IN 1969, SAMUEL BECKETT AND HIS WIFE learned that he had won the Nobel prize in literature in a telegram from his publisher. "Dear Sam and Suzanne," it read. "In spite of everything, they have given you the Nobel prize. I advise you to go into hiding." Both were notoriously celebrity averse. Suzanne described it as a "catastrophe". Beckett declined to give a Nobel lecture, and refused to talk when a Swedish film crew tracked him down to a hotel room in Tunisia.
Into this temporal void, a new psychological biopic has poured a monumental reckoning, in which the 63-year-old playwright scrambles out of the Nobel ceremony to find himself in a rough-hewn underworld.
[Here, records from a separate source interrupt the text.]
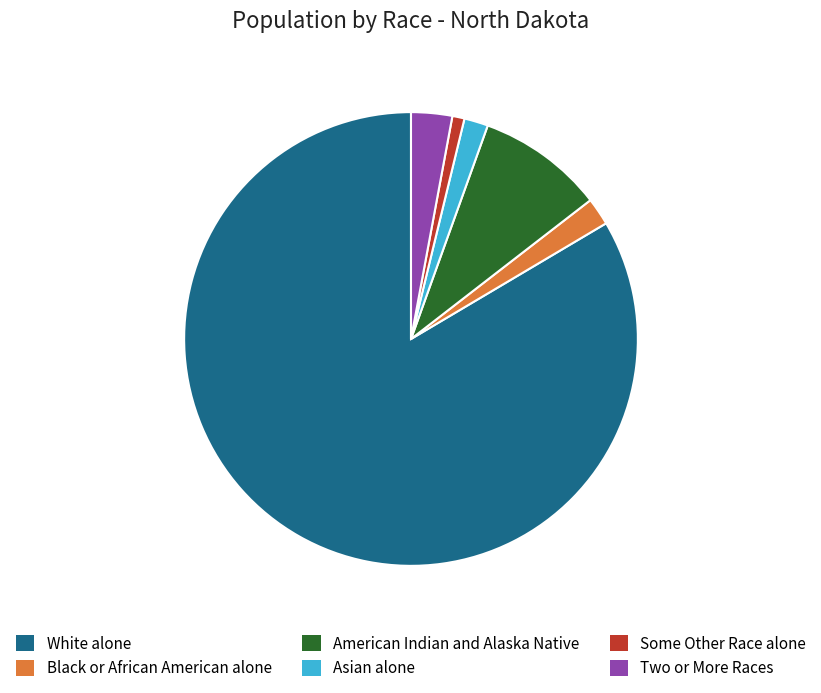

Which category accounts for the majority?

White alone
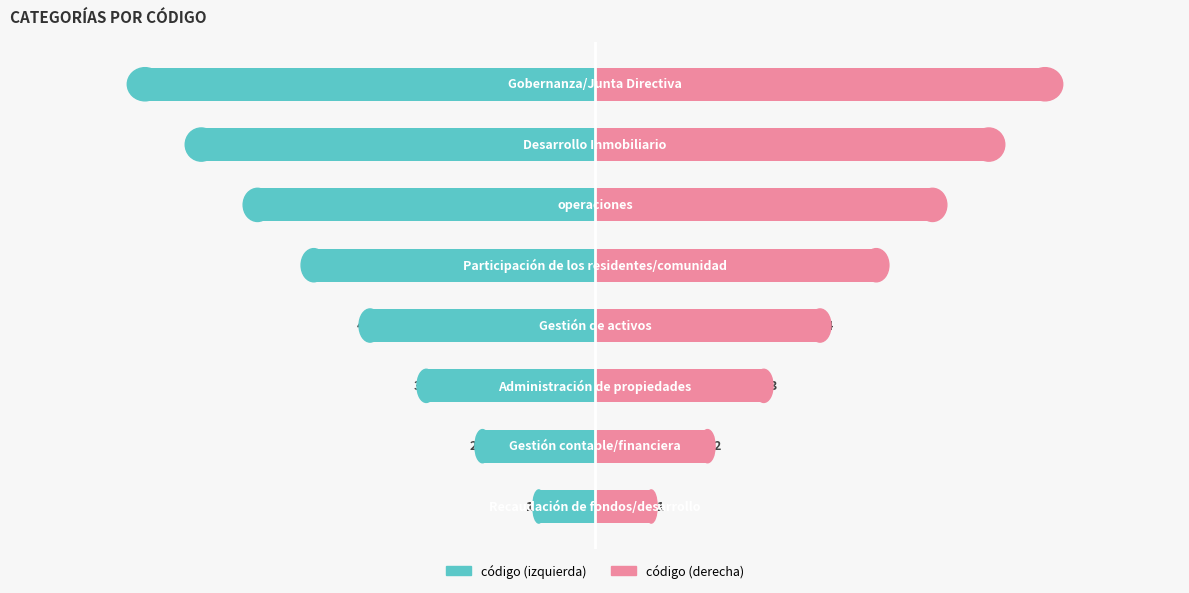

The código (izquierda) series shows -2 at 1. True or false?

True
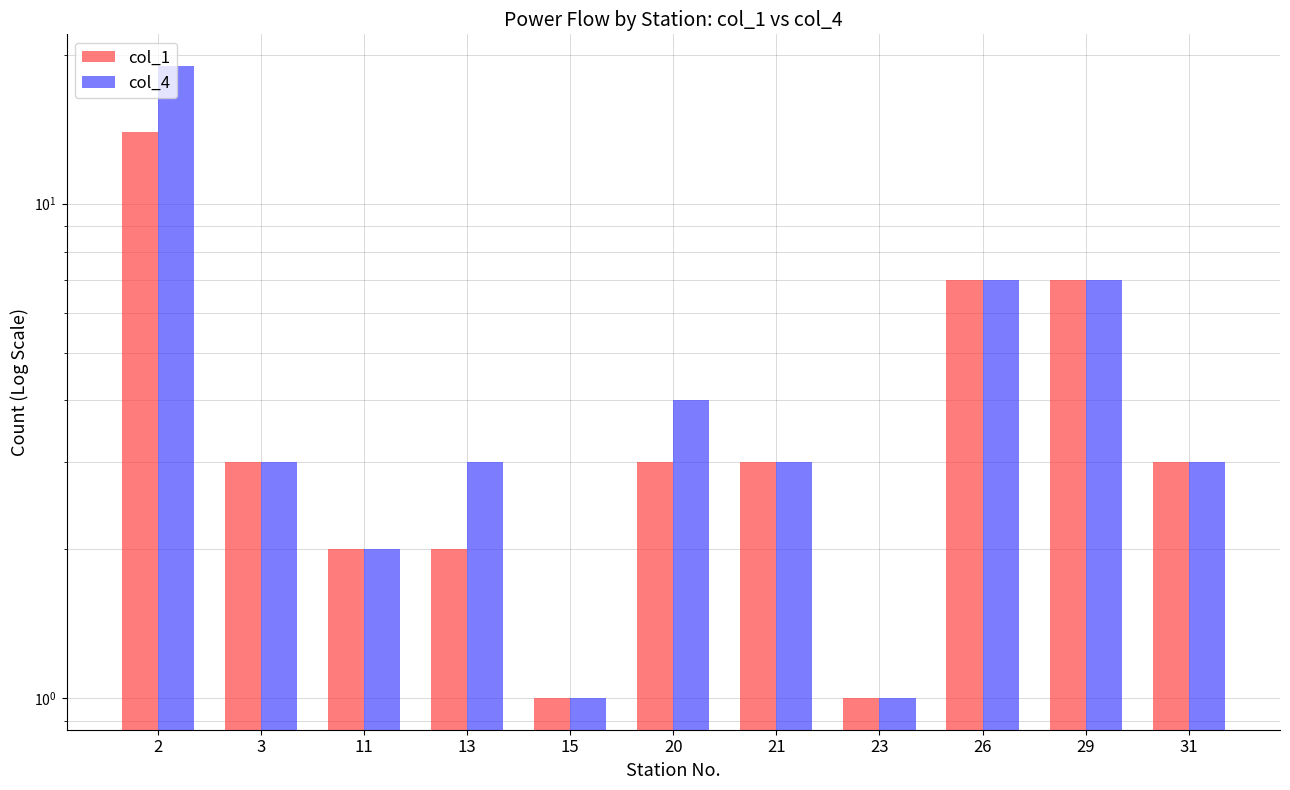

What is the spread (max minus min) of values at 20?

1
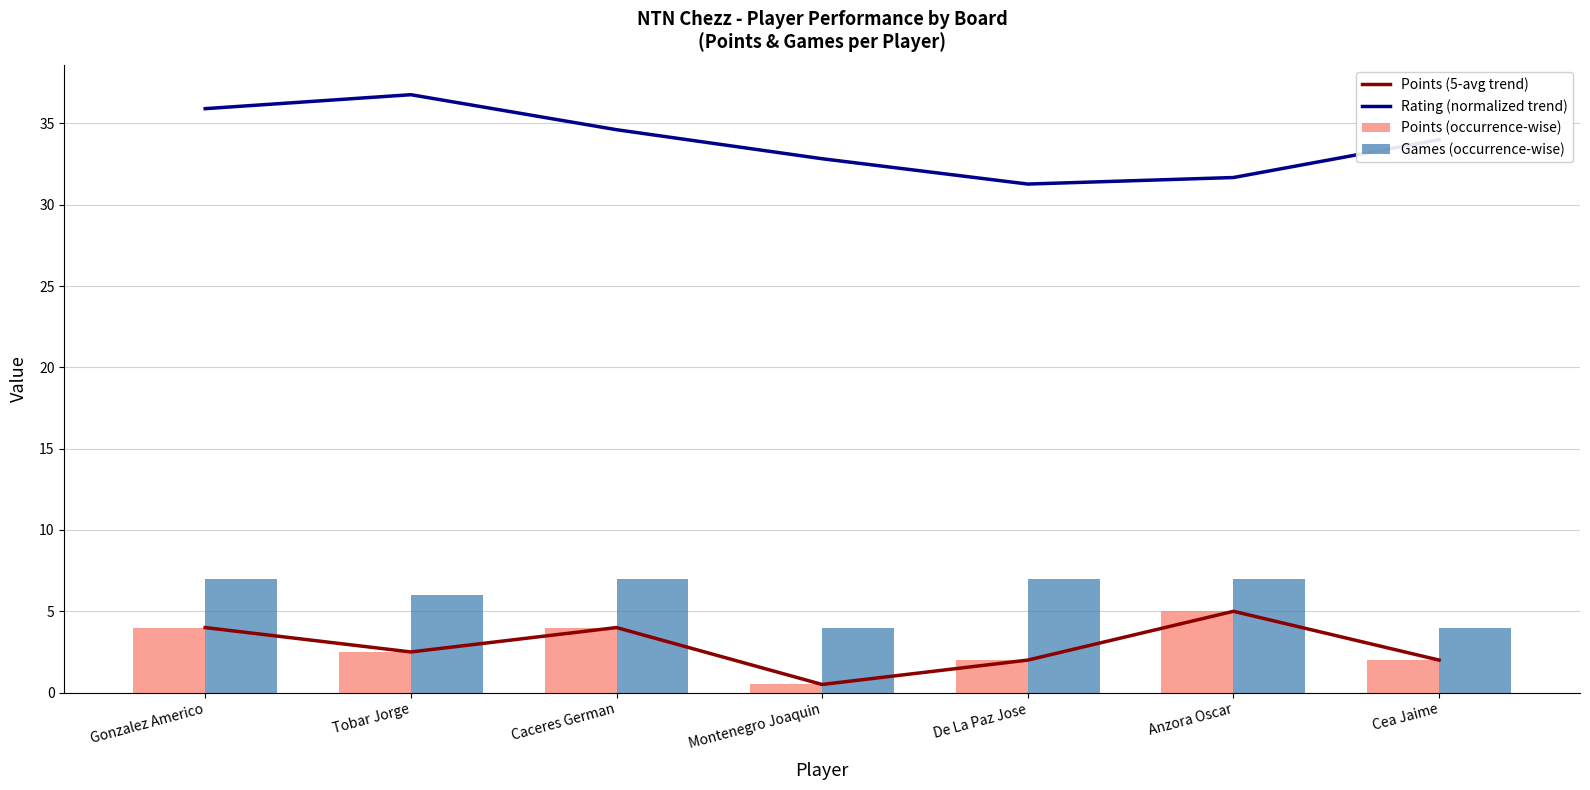

How many values in the Games (occurrence-wise) series are below 7?

3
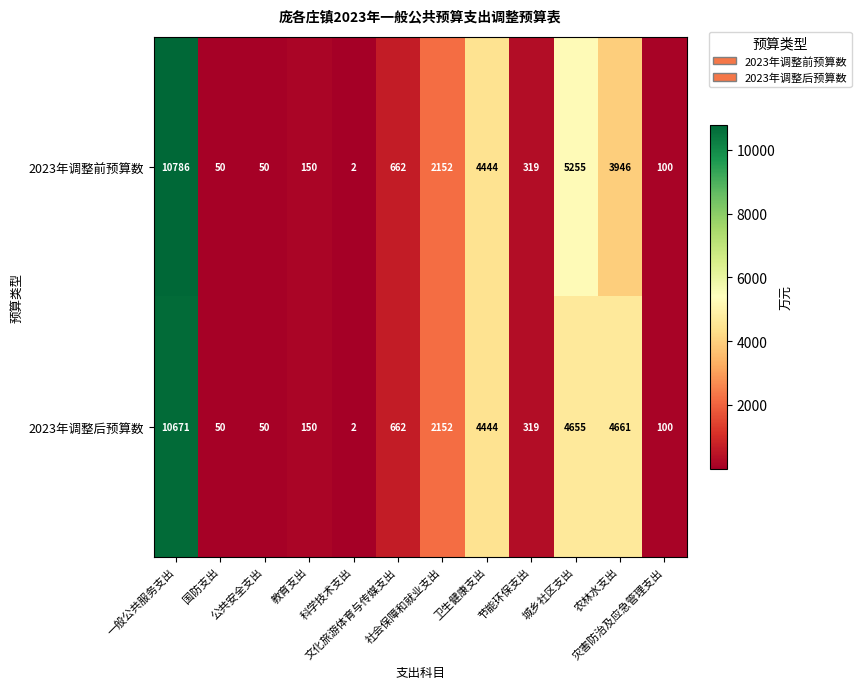

At how many categories does at least one series exceed 1676?

5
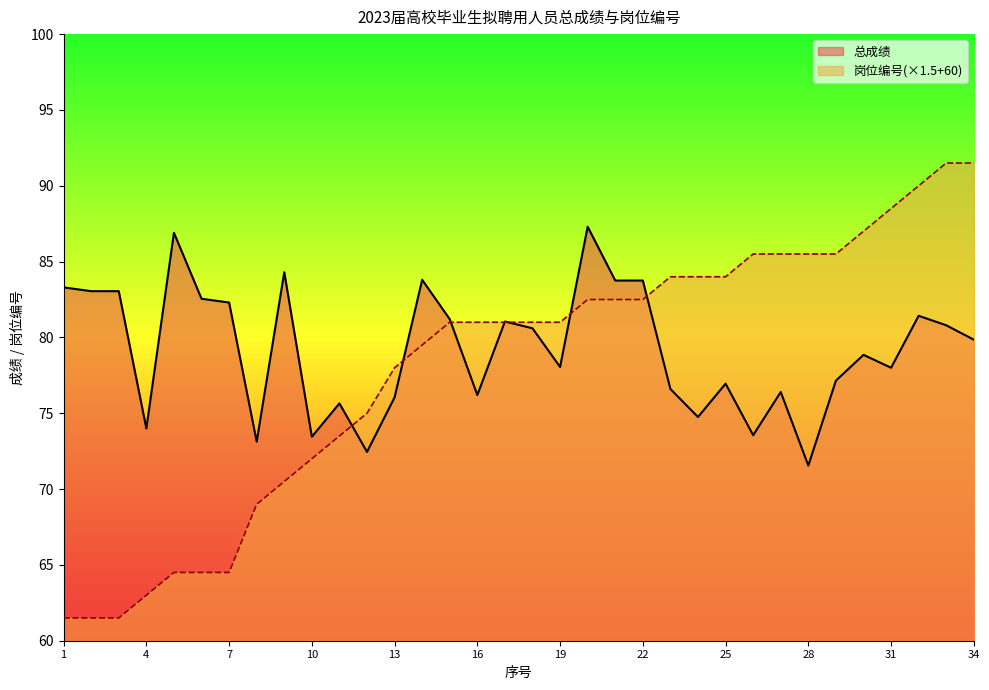

What is the average value of the 总成绩 series?

79.2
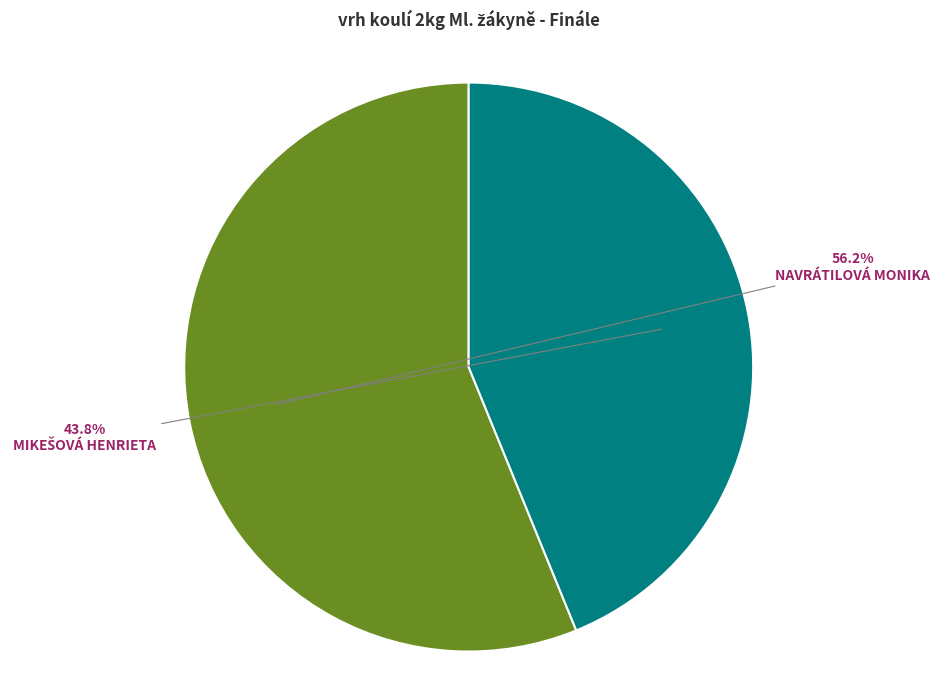

Is there a majority slice in this chart?

Yes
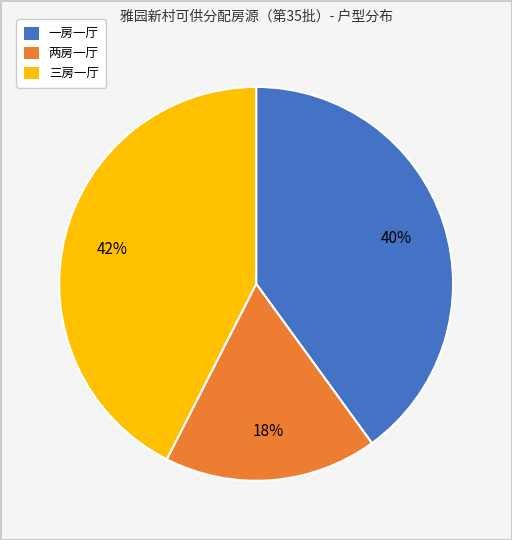

To the nearest percent, what is the average slice percentage?

33%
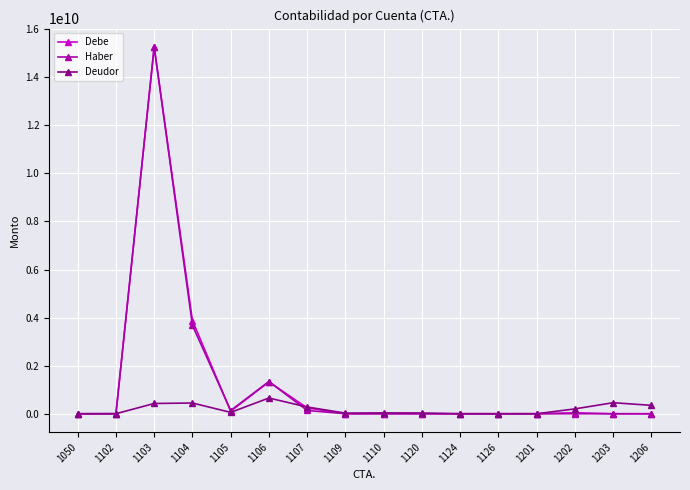

At which label does Deudor first exceed 56843768?

1103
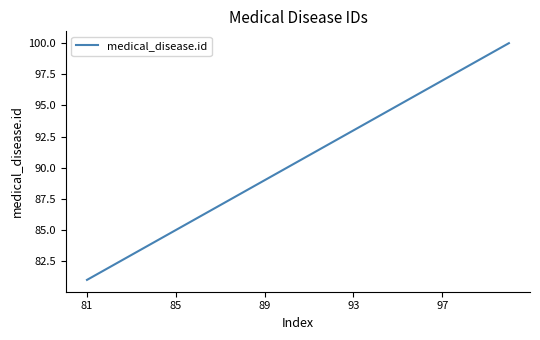

How many lines are shown in the chart?

1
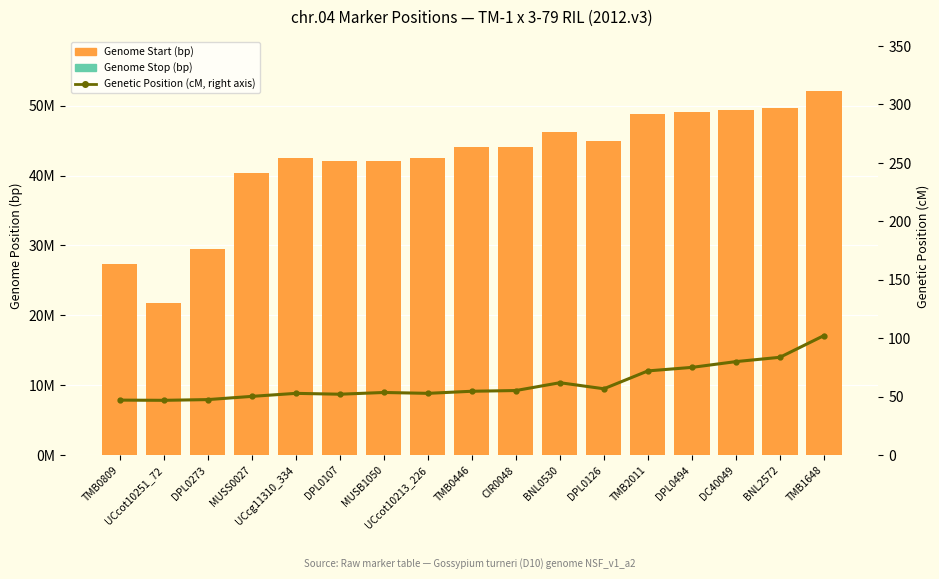

The value of Genetic Position (cM) at UCcg11310_334 is 52.8. True or false?

True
In Dance First, a small masterpiece that premieres this month at the San Sebastián film festival, Beckett confronts the events and people who shaped him, from his domineering mother to his experience with the French resistance, his dalliance with James Joyce's daughter, Lucia, to his later inability to choose between Suzanne and the radio producer and translator Barbara Bray.
"You know this is going to be a journey through your shame," he solemnly informs himself. "Isn't everything?" he replies. It's interior monologue played as dialogue, presenting an unusual challenge for the actor Gabriel Byrne, who found himself in an old quarry outside Budapest for three days, speaking to a broom.